Belfast Maine (1999)
Aside from his widely acclaimed institutional series, Wiseman’s second largest project has been the documentation of micro-communities, from housing projects (Public Housing, 1997) to recreational spaces (Central Park, 1990). The greatest of these films is Belfast, Maine, a warming, toes-under-the-carpet portrait of a modest New England port city.
It may sound simple on the surface, but just as Welfare captured Emerson’s ‘warbling’ Americans, this film unfurls like (in Michael Blowen’s words) “a cinematic Thornton Wilder”. Wiseman draws the small regionalisms out of Belfast with a deep sensitivity, suggesting as many stories through architecture and accents as he does the wide variety of activities – lobster fishing, factory work, council meetings – he assembled from 110 hours of footage.
The Last Letter (2002)
Adapting his own stage production of a chapter from Vasily Grossman’s Life and Fate (1960), The Last Letter is Wiseman’s second fiction feature, and the most startling: an hour-long, French-language monologue about the experience of a Ukrainian physician as her ghetto falls to Nazi occupation.

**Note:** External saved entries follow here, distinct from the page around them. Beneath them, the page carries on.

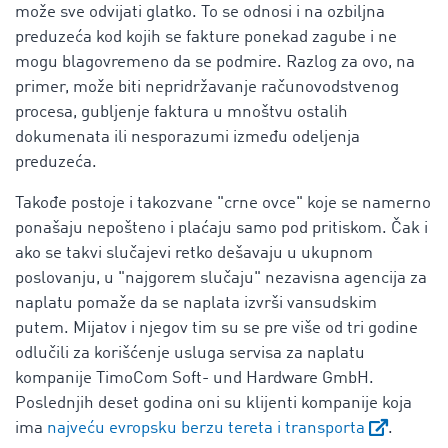
može sve odvijati glatko. To se odnosi i na ozbiljna
preduzeća kod kojih se fakture ponekad zagube i ne
mogu blagovremeno da se podmire. Razlog za ovo, na
primer, može biti nepridržavanje računovodstvenog
procesa, gubljenje faktura u mnoštvu ostalih
dokumenata ili nesporazumi između odeljenja
preduzeća.
Takođe postoje i takozvane "crne ovce" koje se namerno
ponašaju nepošteno i plaćaju samo pod pritiskom. Čak i
ako se takvi slučajevi retko dešavaju u ukupnom
poslovanju, u "najgorem slučaju" nezavisna agencija za
naplatu pomaže da se naplata izvrši vansudskim
putem. Mijatov i njegov tim su se pre više od tri godine
odlučili za korišćenje usluga servisa za naplatu
kompanije TimoCom Soft- und Hardware GmbH.
Poslednjih deset godina oni su klijenti kompanije koja
ima
najveću evropsku berzu tereta i transporta
.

The dialogue, performed by La Comédie-Française’s Catherine Samie, is an incredible reflection on the fear and courage of Wiseman’s own ancestors – the director’s father was a Ukrainian immigrant; his mother Polish. The piece is staged on a stark, expressionist set – Samie is surrounded by interrogating, Langian shadows – and so The Last Letter is also Wiseman’s greatest cinematic statement on the theatre.
In Jackson Heights (2015)
The politics of Wiseman’s films are usually shaped in the moment of their reception, rather than their making, and so his vibrant portrait of Jackson Heights – one of the densest cultural melting pots in New York – has only grown in resonance since 2015.
Wiseman’s camera shuttles from the Jewish Centre on 77th Street down to Little Bangladesh on 73rd, and locates a microcosm of modern America along the way – although his modest, street-level reception of citizens and their stories asserts no greater claim than simply ‘hanging out’. The seriousness of a film like In Jackson Heights during Trump’s administration is undeniable – but look to the scene of would-be cabbies learning New York geography for the influence of Groucho, Harpo and Chico.